TEXT SEGMENT:

Of the multiply traumatised female killers we just looked at, Katniss Everdeen is by far the most developed. Not insignificantly, she’s a point-of-view character created by a woman in a book and film series aimed at young women and girls; she isn’t raped, possibly because Suzanne Collins understands that there are other ways for young women to grow as people. Katniss’s violence is not sexualised, she takes no pleasure in it and it’s a skill she’s learned as a physical and emotional survival strategy over the course of a dangerous and deprived childhood that has left her damaged in a manner the books spend some time exploring. All of which does indeed make her more believable both as a character and as a killer. 

In the real world, that’s more or less how we respond to stories of terrible violence. When humans kill each other, we that assume they must be disturbed and broken on some fundamental level. When someone walks into a school, or a workplace, or a series of family homes in Afghanistan and proceeds to shoot the hell out of  two or five or 15 innocent victims and bystanders we want to know what trauma made them pull the trigger. When the bodies turn up, we want to know why, unless of course police or military operatives were responsible for the violence, in which case we are reticent to ask why, perhaps because we suspect we already know.

So there are a host of interesting aspects to this re-imagining of the Lara Croft legend but what’s most important is that it is a re-imagining, a reworking of a story whose ending we already know. It’s the story of how Lara Croft became Lara Croft, rather like the recent reboot of the James Bond franchise, which, significantly, also offers us a semi-plausible map of how 007 became the slick-suited misogynist killing machine we’ve known for generations – including, yknow, that scene with the horrific genital beating, which is definitely phrased as part of Bond’s emotional license to kill. Significantly, the character redesign assumes that the large-breasted, bare-midriffed Lara of previous Tomb Raider incarnations came into being only after after this younger, small-breasted, more-modestly dressed Lara was sexually assaulted by scavengers, forced to fight for her life “like an animal”. The attempted gang rape, in other words, was what turned her into that aggressively sexual being. Those angry bedroom hard-ons in the 1990s were not in vain.

This isn’t a story that was dreamed up out of nowhere. It’s a response to a familiar industry dilemma (how to rescue an ailing franchise?) with an equally familiar solution (hurt a beloved character). So what does all this mean for the many prospective players who will already have played or watched Lara Croft do her deadly thing in tiny hotpants? 

Well, for one thing, it makes her suddenly vulnerable. For all the players who ever stroked themselves into a frenzy over this unattainable pixellated fighting fuck-toy, it’s an opportunity to see sexual violence done to her. It makes her weak, explaining away a ritualised savagery that needed no explanation before; it makes her an object of pity as well as lust and envy, someone who needs your “protection”. Industry mandarins seem to have assumed that gamers, by which they mean male gamers, can only carry on loving cold, powerful, beautiful Lara Croft if someone “break[s] her down”.  And that is frankly offensive to men everywhere.

THE TASK:
For each statement, say yes or no according to the passage on the Lara Croft reboot, and quote the words of the passage that decide it. 1. Katniss Everdeen takes pleasure in her violence. 2. The passage compares the Lara Croft reboot to the recent reboot of the James Bond franchise. 3. The passage calls hurting a beloved character an unfamiliar solution to an industry dilemma. Rely on the text alone.

INFORMATION SHOWN:
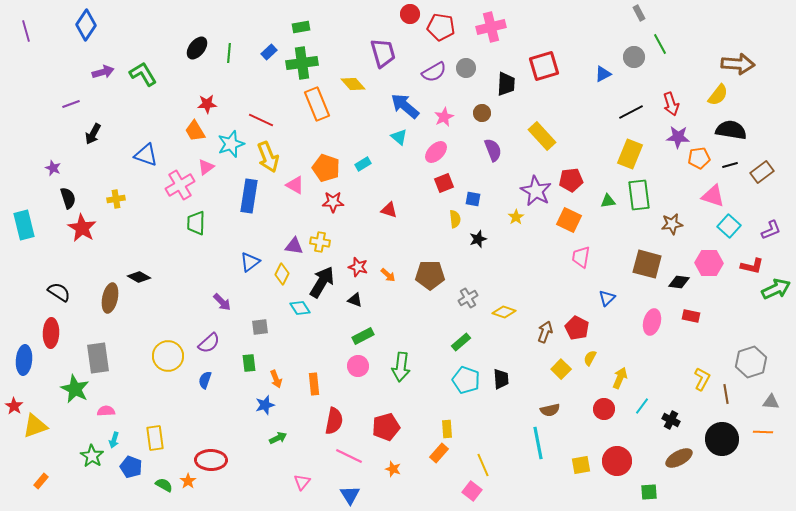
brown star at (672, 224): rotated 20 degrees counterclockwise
--
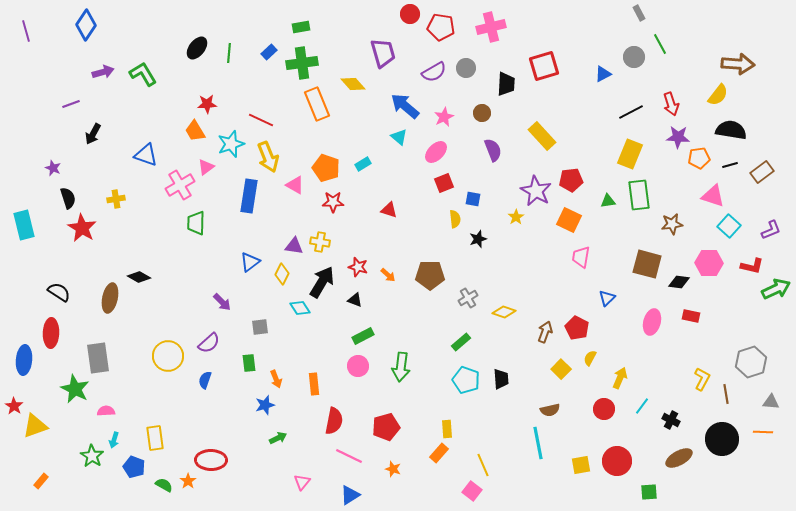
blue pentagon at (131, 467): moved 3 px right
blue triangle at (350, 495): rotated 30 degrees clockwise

CORRECT RESULT:
1. No: "she takes no pleasure in it"
2. Yes: "rather like the recent reboot of the James Bond franchise"
3. No: "with an equally familiar solution (hurt a beloved character)"